The Paris Accord After U.S. Election
Pamela Sornson - February 26, 2017
Despite the question of whether the United States will continue its participation in the Paris Climate Accord, the rest of the world appears committed to following through with its determination to reduce global greenhouse gas (GHG) emissions and slow the advancement of climate change. President Obama was a strong supporter of the Accord, and in September 2016, he and China's President Xi Jinping stood together while signing the ratification documents that officially committed their respective countries to participate in the venture.
The joint signing event was notable because China and the United States are the top two GHG emitters in the world. In 2011, their combined emissions totaled almost half (44%) of all global carbon dioxide emissions (China = 28%; the U.S. = 16%). Any measurable GHG reduction on either of their parts will almost certainly move the planet forward toward the ultimate goal of slowing climate change.
Also notably, in November 2016, just days before the American presidential election, the Accord had gathered sufficient worldwide support to be declared "in force." By that date, the governments of more than 55 countries of the Accord's 197-member Assembly had ratified the Agreement, and together, they totaled more than 55% of total global emissions. Ratification by the U.S. and China was a key factor in the rapid adoption of the Accord by the world's political leaders. "Entry into force" now mandates all ratifying countries to both establish and report to Accord participants their activities in support of the agreement.
U.S. Election Surprises the World
Since then, America "elected" Donald Trump as president. His opinions regarding climate change and global warming vacillate, most often to the negative. In 2012, Trump declared that climate change is a "hoax" invented by the Chinese to boost their economy. He retweeted that thought several times in 2013, and in January 2014, he declared that scientists were in on the hoax and that they "are having a lot of fun" in the process. He expressed that opinion despite the fact that 97% of the global science community agrees that there is no doubt that global warming is happening.
New President Confounds Experts
Now-U.S. President Trump has appointed a prominent global warming skeptic as head of the Environmental Protection Agency (EPA), which presumably would be the agency in charge of monitoring the country's GHG emission reductions on behalf of the Accord. It is significant that hundreds of EPA staffers openly protested the appointment of Scott Pruit, and equally significant that the Republican-majority Congress ignored those protests and confirmed him anyway. Consequently, in the face of Trump's acts, many are wondering how effective the Paris Accord will be if the United States fails to live up to its agreement to participate.
The World Rallies
The good news is that "America" is more than just its government and that the rest of the world apparently has no intention of letting the Paris Climate Accord fail.
International Leaders Encourage Accord Participation
In November of 2016, world leaders gathered in Marrakesh, Morocco to set agendas for implementation of the Accord.
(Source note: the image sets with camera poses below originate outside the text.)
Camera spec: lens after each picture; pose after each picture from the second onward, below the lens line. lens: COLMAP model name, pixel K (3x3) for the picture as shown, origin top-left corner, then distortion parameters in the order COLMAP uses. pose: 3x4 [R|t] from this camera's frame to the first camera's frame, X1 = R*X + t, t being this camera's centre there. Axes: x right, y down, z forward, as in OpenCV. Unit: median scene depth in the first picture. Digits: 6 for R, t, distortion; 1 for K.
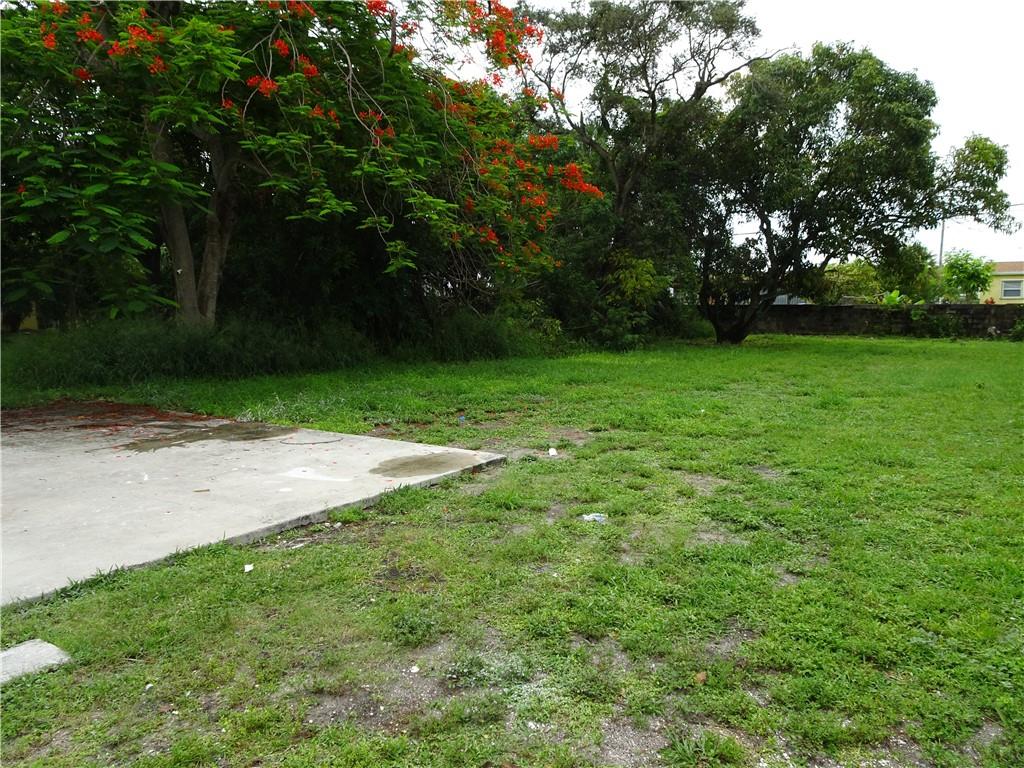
lens RADIAL K [[758.6, 0, 512.0], [0, 758.6, 384.0], [0, 0, 1]] dist [0.019995, 0.003954]
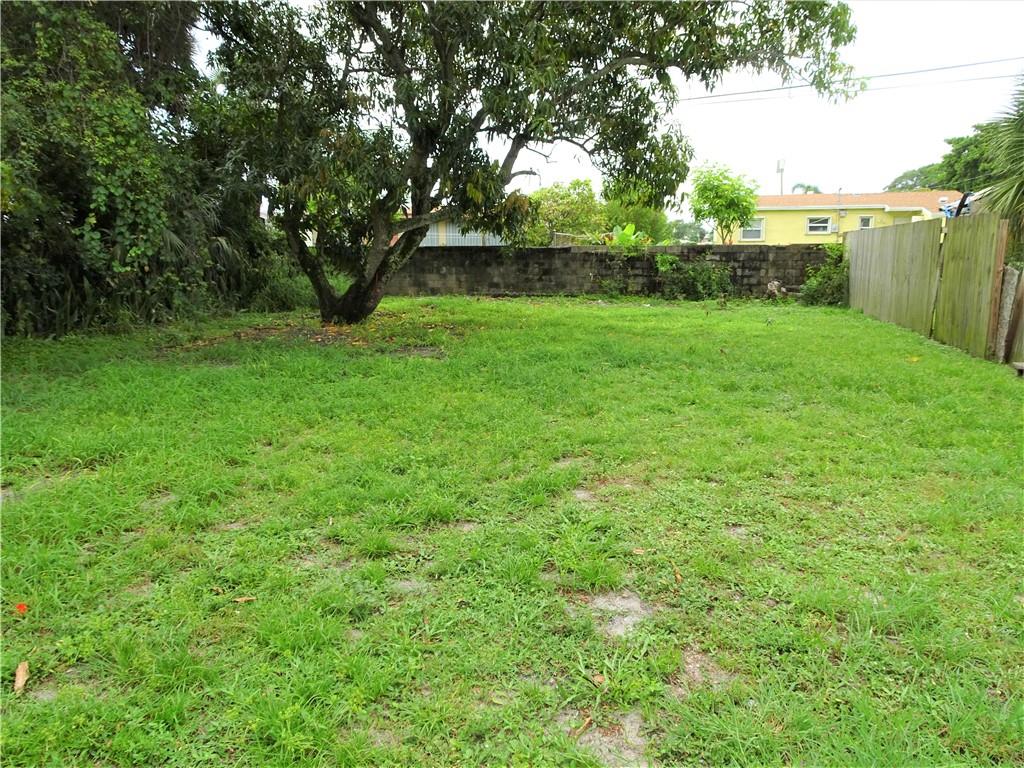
lens RADIAL K [[758.6, 0, 512.0], [0, 758.6, 384.0], [0, 0, 1]] dist [0.019995, 0.003954]
pose [[0.943902, -0.056818, 0.325302, 0.378806], [0.034472, 0.996658, 0.074055, -0.076950], [-0.328423, -0.058687, 0.942706, 0.826481]]
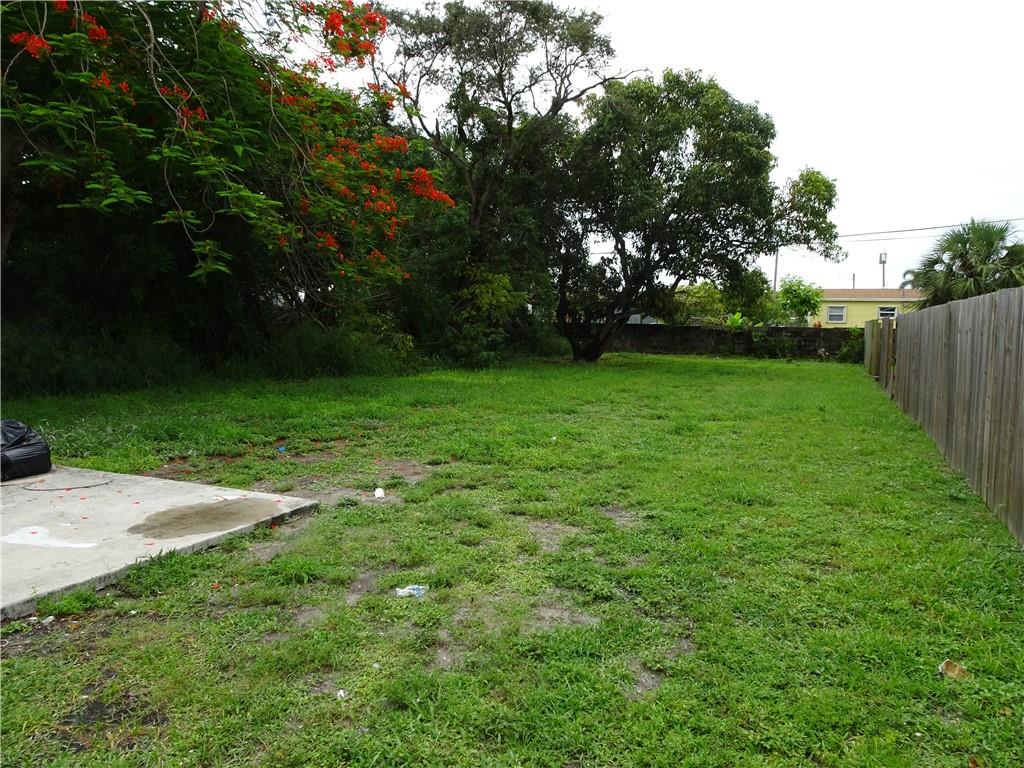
lens RADIAL K [[758.6, 0, 512.0], [0, 758.6, 384.0], [0, 0, 1]] dist [0.019995, 0.003954]
pose [[0.983792, 0.006959, 0.179179, 0.018212], [-0.003601, 0.999812, -0.019061, -0.006461], [-0.179277, 0.018107, 0.983632, 0.053433]]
More than 200 countries attended the United Nation's conference, where they addressed the nuts and bolts of the Accord, including how each country would achieve its GHG-lowering goals, and how each member of the group would report and track its efforts to each other.
The conference also issued a unified political call to all the world's leaders, including Trump, to abide by and follow through with Accord agreements. Before the conference closed, the ministers and negotiators of 200 nations stood and cheered the document that reaffirmed the world's commitment to the Accord despite the shocking American election result.
America's Companies Aren't Deterred, Either
Also speaking out at the Marrakesh conference were more than 360 of America's largest corporations. In a joint letter read to conference attendees, the corporate leadership of Nike, Mars, Starbucks, Levi Strauss, other companies and major American investors asserted their deep commitment to a cleaner environment because it also assures a stronger U.S. economy. Without the concerted GHG reduction effort across America's economic frontier, U.S. competitiveness would flounder and cost Americans even more jobs. The chocolate conglomerate Mars, for example, pledged to eliminate 100% of GHG emissions from all of its operations by 2040 because not to do so is a "real business risk."
Environmental leaders also added to the discussion, noting that 2015 marked the first year ever that employment growth in the renewable energy sector topped that of the oil and gas industry. In just the U.S. solar industry, job creation grew 12 times faster than in any other industry. The upshot: the future of American jobs isn't in "Big Coal;" it's in the renewable energy industry. If Trump plans to follow through on his promise to provide more jobs, he will be much more successful if he embraces future, cleaner energy sources while following the world's lead and reducing the U.S. reliance on fossil fuel resources.
World Unites Against a Common Enemy
Trump's apparent ignorance or intentional rejection of the science supporting the reality of climate change has deeply alarmed scientists, business leaders, political organizations, and environmental groups around the world. At the same time and perhaps because of that befuddling position, those leaders have taken an even stronger stance to protect the planet from atmospheric erosion caused by man-made pollution. It may be that, by pushing so hard against the reality of climate change, Trump may have ignited exactly the commitment and focus the world needs to slow, stop, or even reverse it.